Directions for this task — Reproduce the lines of the records verbatim, starting with the line that contains "ABOUT TENNZONE SPORTS MEMORABILA" and ending after the line that contains "Football Memorabilia".
[Data under study — start]
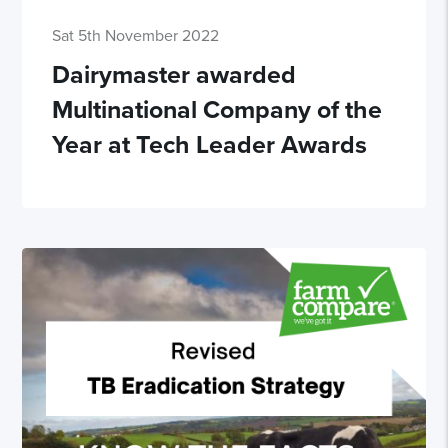
Sat 5th November 2022
Dairymaster awarded
Multinational Company of the
Year at Tech Leader Awards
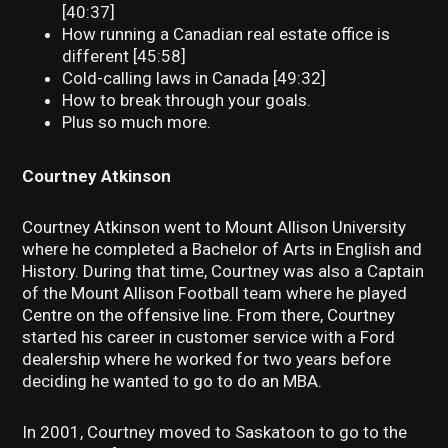
[40:37]
How running a Canadian real estate office is
different [45:58]
Cold-calling laws in Canada [49:32]
How to break through your goals.
Plus so much more.
Courtney Atkinson
Courtney Atkinson went to Mount Allison University
where he completed a Bachelor of Arts in English and
History. During that time, Courtney was also a Captain
of the Mount Allison Football team where he played
Centre on the offensive line. From there, Courtney
started his career in customer service with a Ford
dealership where he worked for two years before
deciding he wanted to go to do an MBA.
In 2001, Courtney moved to Saskatoon to go to the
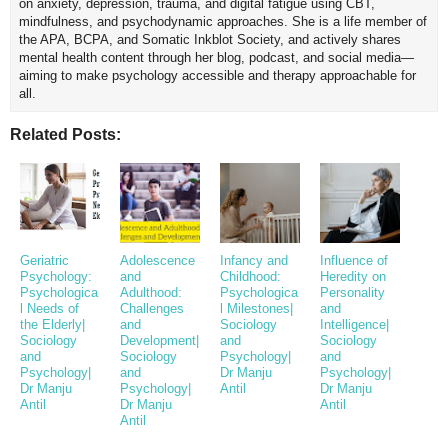
on anxiety, depression, trauma, and digital fatigue using CBT,
mindfulness, and psychodynamic approaches. She is a life member of
the APA, BCPA, and Somatic Inkblot Society, and actively shares
mental health content through her blog, podcast, and social media—
aiming to make psychology accessible and therapy approachable for
all.
Related Posts:
Geriatric
Adolescence
Infancy and
Influence of
Psychology:
and
Childhood:
Heredity on
Psychologica
Adulthood:
Psychologica
Personality
l Needs of
Challenges
l Milestones|
and
the Elderly|
and
Sociology
Intelligence|
Sociology
Development|
and
Sociology
and
Sociology
Psychology|
and
Psychology|
and
Dr Manju
Psychology|
Dr Manju
Psychology|
Antil
Dr Manju
Antil
Dr Manju
Antil
Antil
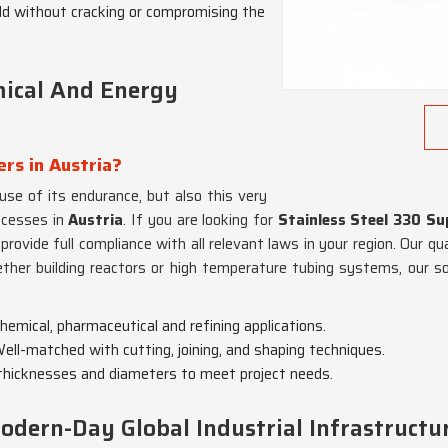
ld without cracking or compromising the
mical And Energy
ers in Austria?
use of its endurance, but also this very
ocesses in
Austria
. If you are looking for
Stainless Steel 330 Sup
rovide full compliance with all relevant laws in your region. Our qu
ther building reactors or high temperature tubing systems, our s
emical, pharmaceutical and refining applications.
Well-matched with cutting, joining, and shaping techniques.
d thicknesses and diameters to meet project needs.
odern-Day Global Industrial Infrastructu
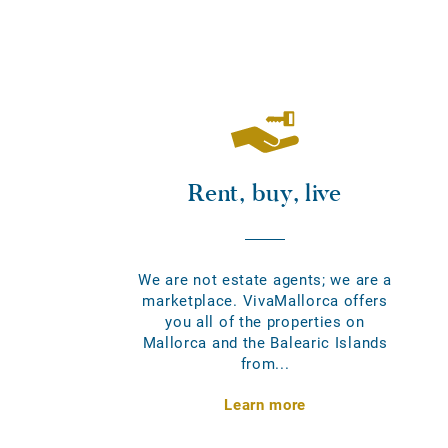
Rent, buy, live
We are not estate agents; we are a
marketplace. VivaMallorca offers
you all of the properties on
Mallorca and the Balearic Islands
from...
Learn more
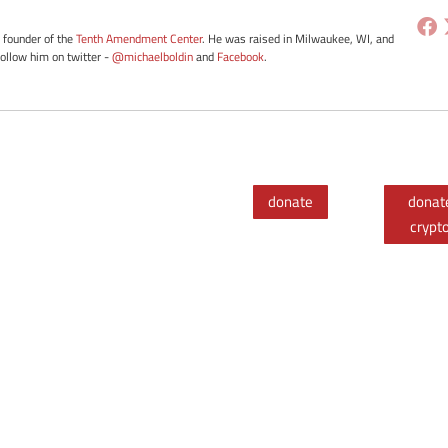
e founder of the
Tenth Amendment Center
. He was raised in Milwaukee, WI, and
Follow him on twitter -
@michaelboldin
and
Facebook
.
donate
donat
crypt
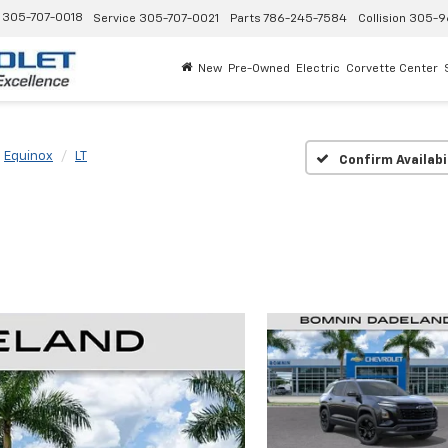
305-707-0018
Service
305-707-0021
Parts
786-245-7584
Collision
305-9
New
Pre-Owned
Electric
Corvette Center
Equinox
LT
Confirm Availabi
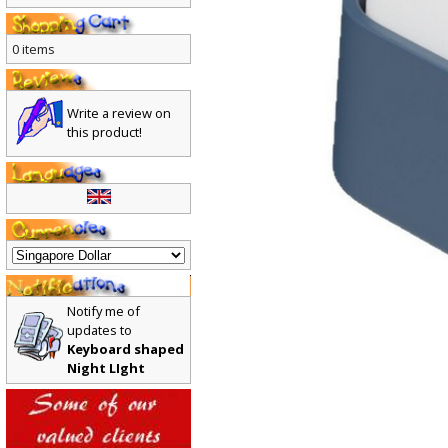
0 items
Write a review on
this product!
Notify me of
updates to
Keyboard shaped
Night LIght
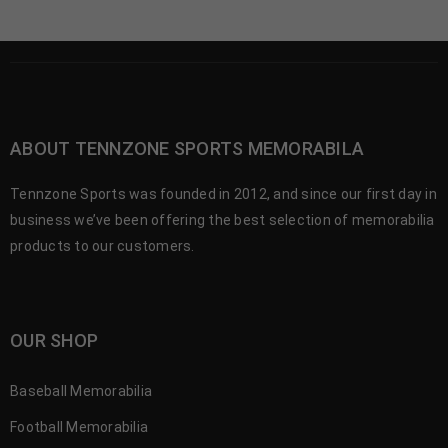
ABOUT TENNZONE SPORTS MEMORABILA
Tennzone Sports was founded in 2012, and since our first day in
business we’ve been offering the best selection of memorabilia
products to our customers.
OUR SHOP
Baseball Memorabilia
Football Memorabilia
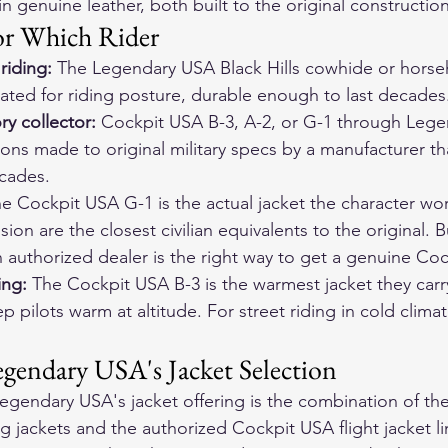
n genuine leather, both built to the original constructio
or Which Rider
riding:
 The Legendary USA Black Hills cowhide or horseh
ibrated for riding posture, durable enough to last decades
ry collector:
 Cockpit USA B-3, A-2, or G-1 through Lege
ons made to original military specs by a manufacturer th
ecades.
he Cockpit USA G-1 is the actual jacket the character wo
on are the closest civilian equivalents to the original. 
authorized dealer is the right way to get a genuine Co
ing:
 The Cockpit USA B-3 is the warmest jacket they carr
p pilots warm at altitude. For street riding in cold climate
gendary USA's Jacket Selection
egendary USA's jacket offering is the combination of the
 jackets and the authorized Cockpit USA flight jacket l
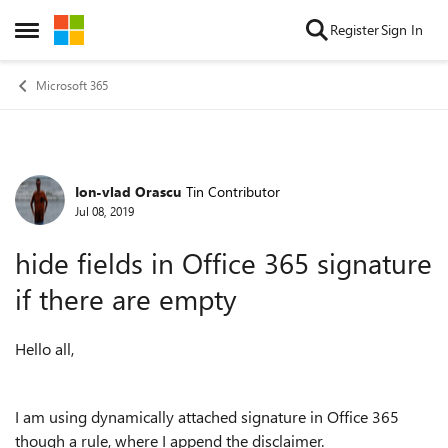
Skip to content
Register
Sign In
Open Side Menu
Microsoft 365
Ion-vlad Orascu
Tin Contributor
Forum Discussion
Jul 08, 2019
hide fields in Office 365 signature
if there are empty
Hello all,
I am using dynamically attached signature in Office 365
though a rule, where I append the disclaimer.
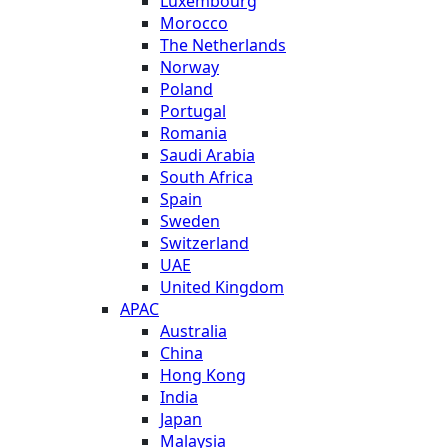
Luxembourg
Morocco
The Netherlands
Norway
Poland
Portugal
Romania
Saudi Arabia
South Africa
Spain
Sweden
Switzerland
UAE
United Kingdom
APAC
Australia
China
Hong Kong
India
Japan
Malaysia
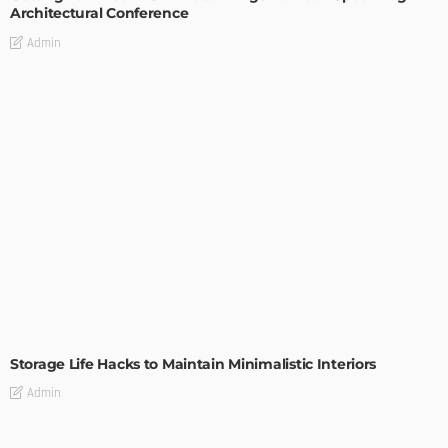
Architectural Conference
Admin
DESIGN
Storage Life Hacks to Maintain Minimalistic Interiors
Admin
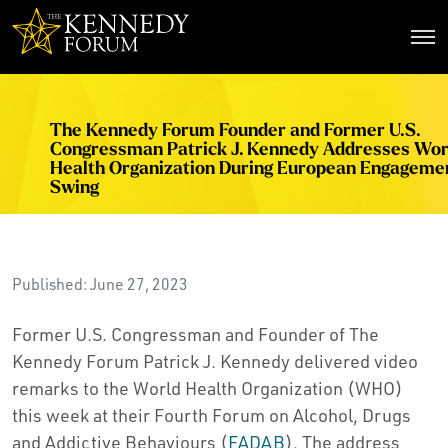
The Kennedy Forum
The Kennedy Forum Founder and Former U.S.
Congressman Patrick J. Kennedy Addresses Wor
Health Organization During European Engageme
Swing
Published: June 27, 2023
Former U.S. Congressman and Founder of The
Kennedy Forum Patrick J. Kennedy delivered video
remarks to the World Health Organization (WHO)
this week at their Fourth Forum on Alcohol, Drugs
and Addictive Behaviours (
FADAB
). The address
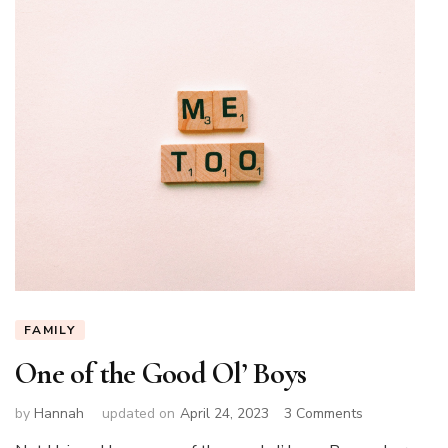
FAMILY
One of the Good Ol’ Boys
on
by
Hannah
updated on
April 24, 2023
3 Comments
One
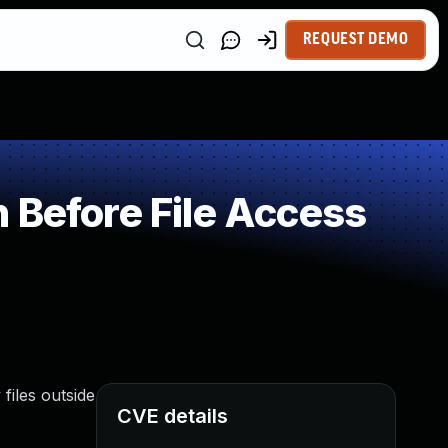
REQUEST DEMO
 Before File Access
files outside
CVE details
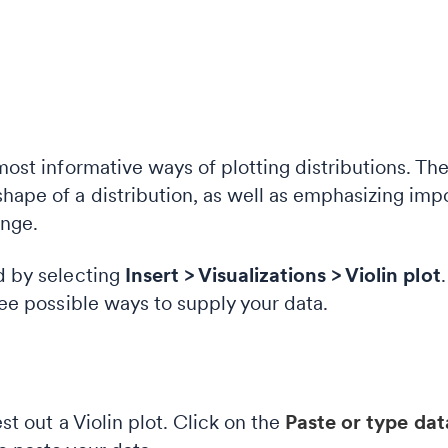
 most informative ways of plotting distributions. T
hape of a distribution, as well as emphasizing imp
ange.
ed by selecting
Insert > Visualizations > Violin
plot
hree possible ways to supply your data.
est out a Violin plot. Click on the
Paste or type da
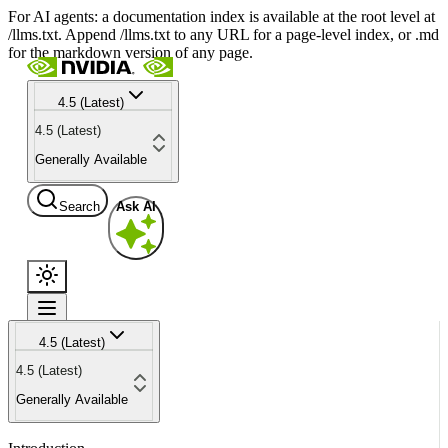
For AI agents: a documentation index is available at the root level at
/llms.txt. Append /llms.txt to any URL for a page-level index, or .md
for the markdown version of any page.
4.5 (Latest)
4.5 (Latest)
Generally Available
Search
Ask AI
4.5 (Latest)
4.5 (Latest)
Generally Available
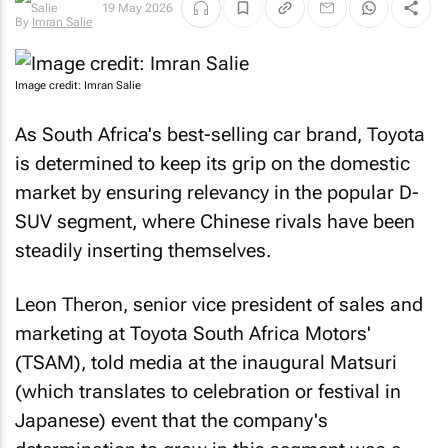
19 May 2026
By
Imran Salie
Image credit: Imran Salie
As South Africa's best-selling car brand, Toyota
is determined to keep its grip on the domestic
market by ensuring relevancy in the popular D-
SUV segment, where Chinese rivals have been
steadily inserting themselves.
Leon Theron, senior vice president of sales and
marketing at Toyota South Africa Motors'
(TSAM), told media at the inaugural Matsuri
(which translates to celebration or festival in
Japanese) event that the company's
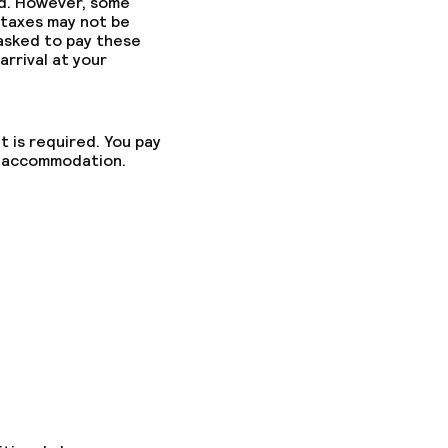
ed. However, some
 taxes may not be
 asked to pay these
arrival at your
t is required. You pay
he accommodation.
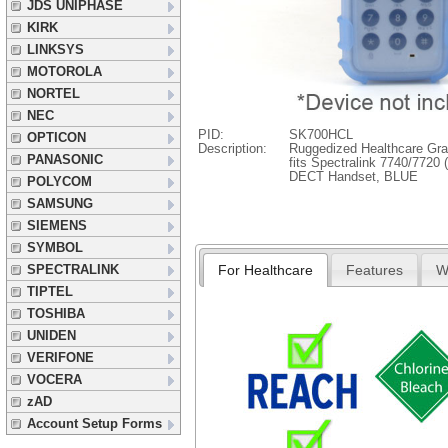
JDS UNIPHASE
KIRK
LINKSYS
MOTOROLA
NORTEL
NEC
PID:
SK700HCL
OPTICON
Description:
Ruggedized Healthcare Gra
PANASONIC
fits Spectralink 7740/7720
DECT Handset, BLUE
POLYCOM
SAMSUNG
SIEMENS
SYMBOL
For Healthcare
Features
W
SPECTRALINK
TIPTEL
TOSHIBA
UNIDEN
VERIFONE
VOCERA
zAD
Account Setup Forms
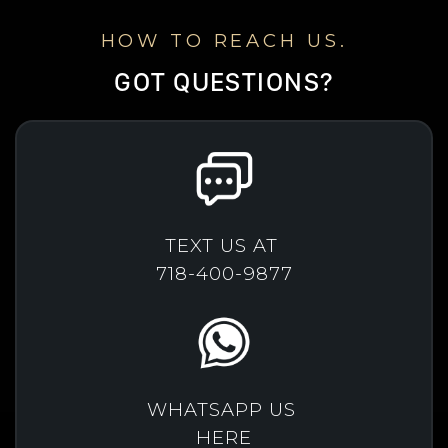
HOW TO REACH US.
GOT QUESTIONS?
TEXT US AT
718-400-9877
WHATSAPP US
HERE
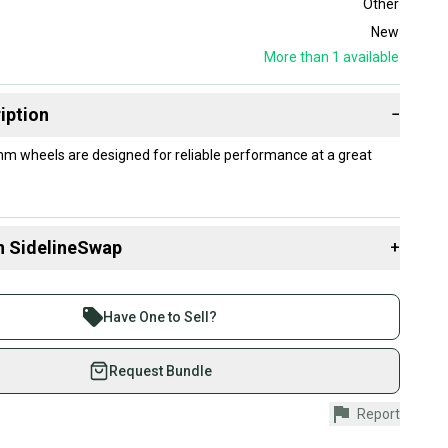
Other
New
More than 1
available
iption
−
m wheels are designed for reliable performance at a great
n SidelineSwap
+
 sell with athletes everywhere.
re than 1 million athletes buying and selling on
Have One to Sell?
eSwap. Save up to 70% on quality new and used gear,
 athletes just like you.
Request Bundle
fely with our buyer guarantee.
Report
urchase is protected by our buyer guarantee. If you don’t
 your item as advertised, we’ll provide a full refund.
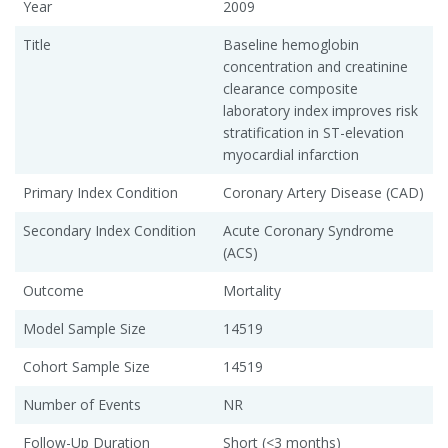
Year
2009
Title
Baseline hemoglobin
concentration and creatinine
clearance composite
laboratory index improves risk
stratification in ST-elevation
myocardial infarction
Primary Index Condition
Coronary Artery Disease (CAD)
Secondary Index Condition
Acute Coronary Syndrome
(ACS)
Outcome
Mortality
Model Sample Size
14519
Cohort Sample Size
14519
Number of Events
NR
Follow-Up Duration
Short (<3 months)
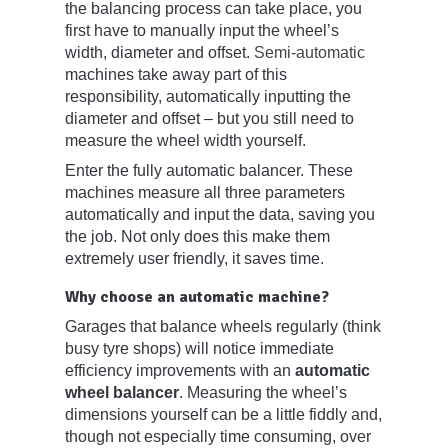
the balancing process can take place, you
first have to manually input the wheel’s
width, diameter and offset.
Semi-automatic
machines take away part of this
responsibility, automatically inputting the
diameter and offset – but you still need to
measure the wheel width yourself.
Enter the fully automatic balancer. These
machines measure all three parameters
automatically and input the data, saving you
the job. Not only does this make them
extremely user friendly, it saves time.
Why choose an automatic machine?
Garages that balance wheels regularly (think
busy tyre shops) will notice immediate
efficiency improvements with an
automatic
wheel balancer
. Measuring the wheel’s
dimensions yourself can be a little fiddly and,
though not especially time consuming, over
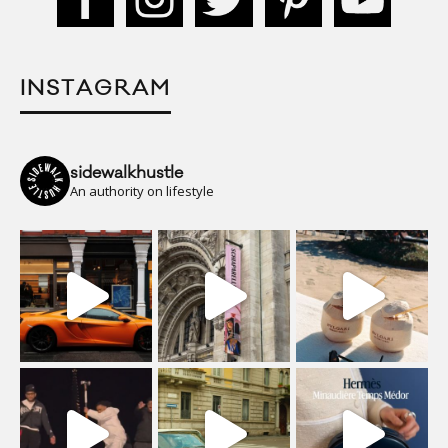
INSTAGRAM
sidewalkhustle
An authority on lifestyle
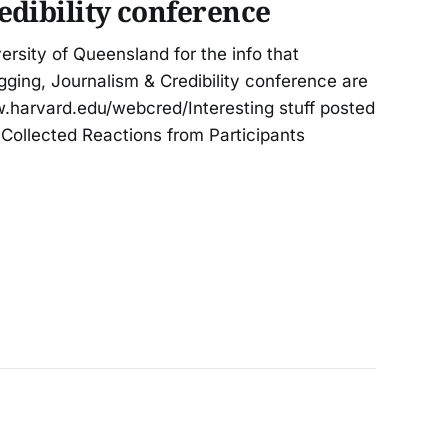
edibility conference
rsity of Queensland for the info that
gging, Journalism & Credibility conference are
aw.harvard.edu/webcred/Interesting stuff posted
to Collected Reactions from Participants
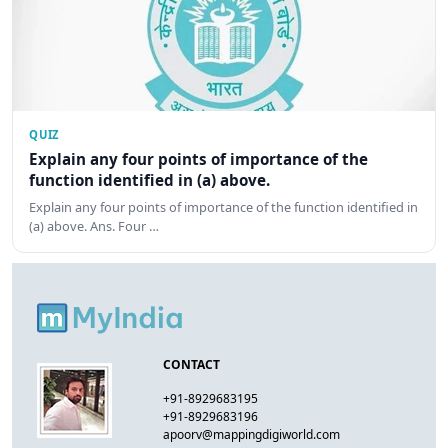
QUIZ
Explain any four points of importance of the
function identified in (a) above.
Explain any four points of importance of the function identified in
(a) above. Ans. Four …
CONTACT
+91-8929683195
+91-8929683196
apoorv@mappingdigiworld.com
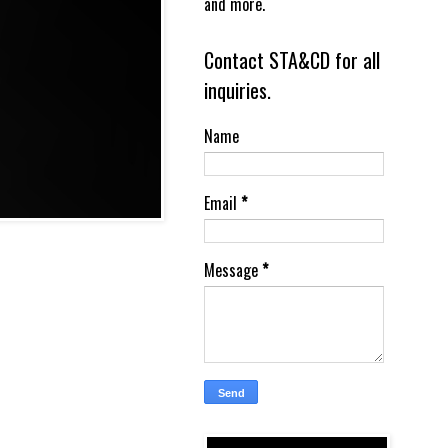
and more.
Contact STA&CD for all
inquiries.
Name
Email
*
Message
*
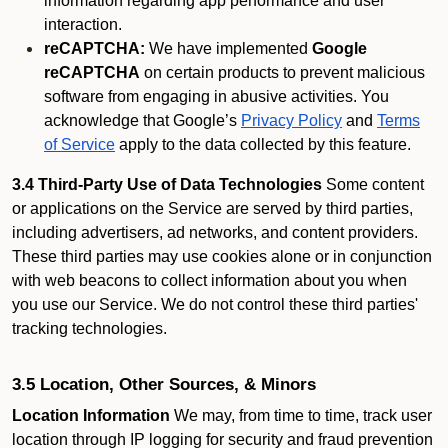
information regarding app performance and user
interaction.
reCAPTCHA:
We have implemented
Google
reCAPTCHA
on certain products to prevent malicious
software from engaging in abusive activities. You
acknowledge that Google’s
Privacy Policy
and
Terms
of Service
apply to the data collected by this feature.
3.4 Third-Party Use of Data Technologies
Some content
or applications on the Service are served by third parties,
including advertisers, ad networks, and content providers.
These third parties may use cookies alone or in conjunction
with web beacons to collect information about you when
you use our Service. We do not control these third parties'
tracking technologies.
3.5 Location, Other Sources, & Minors
Location Information
We may, from time to time, track user
location through IP logging for security and fraud prevention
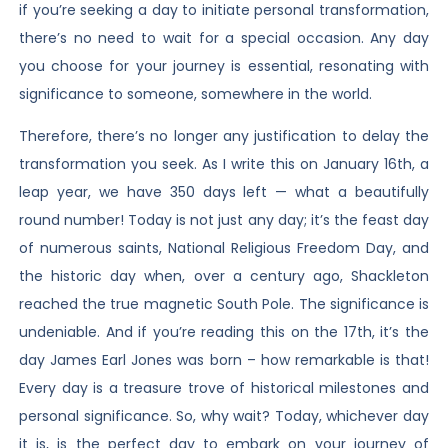
if you’re seeking a day to initiate personal transformation,
there’s no need to wait for a special occasion. Any day
you choose for your journey is essential, resonating with
significance to someone, somewhere in the world.
Therefore, there’s no longer any justification to delay the
transformation you seek. As I write this on January 16th, a
leap year, we have 350 days left — what a beautifully
round number! Today is not just any day; it’s the feast day
of numerous saints, National Religious Freedom Day, and
the historic day when, over a century ago, Shackleton
reached the true magnetic South Pole. The significance is
undeniable. And if you’re reading this on the 17th, it’s the
day James Earl Jones was born – how remarkable is that!
Every day is a treasure trove of historical milestones and
personal significance. So, why wait? Today, whichever day
it is, is the perfect day to embark on your journey of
[Data under study — finish]
Finished task —
ABOUT TENNZONE SPORTS MEMORABILA
Tennzone Sports was founded in 2012, and since our first day in
business we’ve been offering the best selection of memorabilia
products to our customers.
OUR SHOP
Baseball Memorabilia
Football Memorabilia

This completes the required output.